Report: Cabinet set to discuss options to cut toll next week

23-Aug-2019 Intellasia | Malay Mail | 6:02 AM Print This Post

The Cabinet is set to discuss three choices to bring down the toll rates for Malaysia’s 29 highways in its meeting next Wednesday, according to a Singapore daily.

The Straits Times (ST) cited anonymous government officials saying discussions were slow due to internal disagreements over the options, adding that one senior official pointed out the argument “is no longer about which idea is the best or cheapest but about who gets to be in charge”.

ST cited documents that it sighted on three proposals with differing suggestions for how the toll reduction move would be financed and also varying final amounts on the cost.

The first proposal previously announced by Finance minister Lim Guan Eng involves the use of RM6.2 billion to take over Gamuda’s four highways that would do away with the need to pay RM5.3 billion to compensate the company for not raising toll fares, among other things.

ST cited sources that said Lim’s proposal was met with negative reaction within Cabinet, noting that the Works Ministry was working on another proposal to reduce toll fares.

The Singapore paper cited an unnamed official as saying that some ministers had questioned why Lim was “reluctant” to spend on other programmes but was ready to pay RM6.2 billion to highway concessionaire Gamuda, with the official highlighting that RM6.2 billion was the same amount for the bailout of Felda that took a long time to finalise.
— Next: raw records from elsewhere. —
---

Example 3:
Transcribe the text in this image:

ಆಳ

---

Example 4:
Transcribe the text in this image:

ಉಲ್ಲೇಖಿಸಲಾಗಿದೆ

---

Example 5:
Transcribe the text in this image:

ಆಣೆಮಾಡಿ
According to ST, the second proposal to be discussed by Cabinet is by the Works Ministry that is claimed to be able to result in more than RM100 billion in savings over the coming 35 years, where the government would lease the highways until the end of the highway concessionaires’ agreements, which would allow Putrajaya to fix the toll rates.

For the third option, sovereign wealth fund Khazanah Nasional proposed to issue perpetual bonds to borrow money to buy over the highways with no fixed deadline to make repayments, which would enable the biggest cuts to toll rates at 45 per cent.

ST, however, noted weaknesses in both the second and third proposals, adding there is still the challenge of convincing highway concessionaires to accept the ideas.